From: Robert S. Thau (rst@ai.mit.edu)
Date: Wed Jan 03 2001 - 09:35:11 PST
John Regehr writes:
> > The Lions book is the best thing going for showing how a piece of
> > small, well constructed code can do a complicated job. No question.
>
> Tanenbaum's Minix book is also like this. Clear code, well-written
> text.
He explains the basic concepts a lot better than Lions (who, as
already noted, was expecting his students to pick them up elsewhere).

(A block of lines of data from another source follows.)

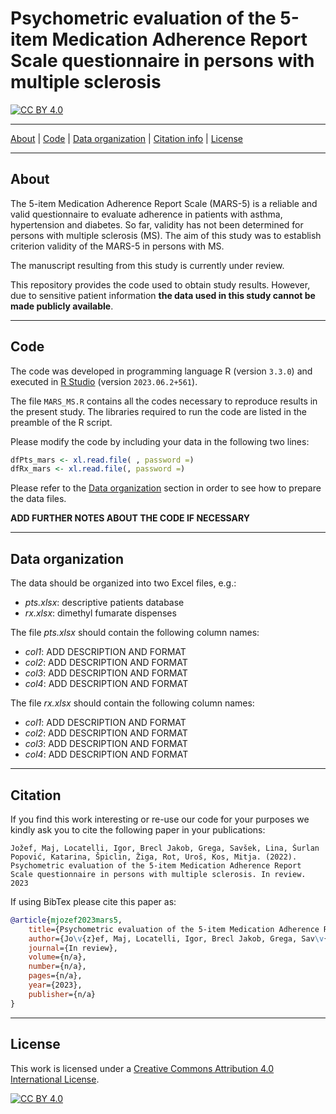 # Psychometric evaluation of the 5-item Medication Adherence Report Scale questionnaire in persons with multiple sclerosis

[![CC BY 4.0][cc-by-shield]][cc-by]

---
[About](#about) | [Code](#code) | [Data organization](#data-organization) | [Citation info](#citation-info) | [License](#license)

--- 
## About

The 5-item Medication Adherence Report Scale (MARS-5) is a reliable and valid questionnaire to evaluate adherence in patients with asthma, hypertension and diabetes. So far, validity has not been determined for persons with multiple sclerosis (MS). The aim of this study was to establish criterion validity of the MARS-5 in persons with MS.

The manuscript resulting from this study is currently under review.

This repository provides the code used to obtain study results. However, due to sensitive patient information **the data used in this study cannot be made publicly available**.

---
## Code

The code was developed in programming language R (version `3.3.0`) and executed in [R Studio](https://posit.co/download/rstudio-desktop/) (version `2023.06.2+561`).

The file `MARS_MS.R` contains all the codes necessary to reproduce results in the present study. The libraries required to run the code are listed in the preamble of the R script. 


Please modify the code by including your data in the following two lines: 
```R
dfPts_mars <- xl.read.file( , password =)
dfRx_mars <- xl.read.file(, password =)
```

Please refer to the [Data organization](#data-organization) section in order to see how to prepare the data files.

**ADD FURTHER NOTES ABOUT THE CODE IF NECESSARY**

---
## Data organization

The data should be organized into two Excel files, e.g.:

- *pts.xlsx*: descriptive patients database
- *rx.xlsx*: dimethyl fumarate dispenses

The file *pts.xlsx* should contain the following column names:

- *col1*: ADD DESCRIPTION AND FORMAT
- *col2*: ADD DESCRIPTION AND FORMAT
- *col3*: ADD DESCRIPTION AND FORMAT
- *col4*: ADD DESCRIPTION AND FORMAT


The file *rx.xlsx* should contain the following column names:

- *col1*: ADD DESCRIPTION AND FORMAT
- *col2*: ADD DESCRIPTION AND FORMAT
- *col3*: ADD DESCRIPTION AND FORMAT
- *col4*: ADD DESCRIPTION AND FORMAT


---
## Citation

If you find this work interesting or re-use our code for your purposes we kindly ask you to cite the following paper in your publications:

```plaintext
Jožef, Maj, Locatelli, Igor, Brecl Jakob, Grega, Savšek, Lina, Šurlan Popović, Katarina, Špiclin, Žiga, Rot, Uroš, Kos, Mitja. (2022). Psychometric evaluation of the 5-item Medication Adherence Report Scale questionnaire in persons with multiple sclerosis. In review. 2023
```

If using BibTex please cite this paper as:
```bibtex
@article{mjozef2023mars5,
    title={Psychometric evaluation of the 5-item Medication Adherence Report Scale questionnaire in persons with multiple sclerosis},
    author={Jo\v{z}ef, Maj, Locatelli, Igor, Brecl Jakob, Grega, Sav\v{s}ek, Lina, \v{S}urlan Popovi\'{c}, Katarina, \v{S}piclin, \v{Z}iga, Rot, Uro\v{s}, Kos, Mitja},
    journal={In review},
    volume={n/a},
    number={n/a},
    pages={n/a},
    year={2023},
    publisher={n/a}
}
```


---

## License

This work is licensed under a
[Creative Commons Attribution 4.0 International License][cc-by].

[![CC BY 4.0][cc-by-image]][cc-by]

[cc-by]: http://creativecommons.org/licenses/by/4.0/
[cc-by-image]: https://i.creativecommons.org/l/by/4.0/88x31.png
[cc-by-shield]: https://img.shields.io/badge/License-CC%20BY%204.0-lightgrey.svg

Unfortunately, the worst thing about the Minix book is probably Minix
itself, with its microkernel architecture, which was the academic fad
at the time it was written, but has fallen out of vogue for some
pretty good reasons. (It's very hard to write a microkernel which
doesn't run into performance problems, and Minix in particular has
bottlenecks like the infamous single-threaded filesystem which you
need a major overhaul to fix).
> On the other hand, I've recently been reading the new O'Reilly book
> _Understanding the Linux Kernel_. It's good - quite a bit better than
> any previous Linux internals book I've seen. However, I've been struck
> by how difficult it would be to learn operating system fundamentals
> using Linux code: nearly every part of the kernel is highly specialized
> to particular usage patterns. Obfuscated code is everywhere: amortized
> algorithms, sub-linear searches, and many, many heuristics that lack a
> clear derivation or empirical basis.
Hmmm... if you really wanted to go for something more modern than
Lions, a good first approach might be one of the xBSD kernels, in
conjunction with the Leffler et al. book on the design of 4.3 BSD
(though there's been enough change at all levels since 4.3 that a
book that old will be an imperfect guide to recent releases).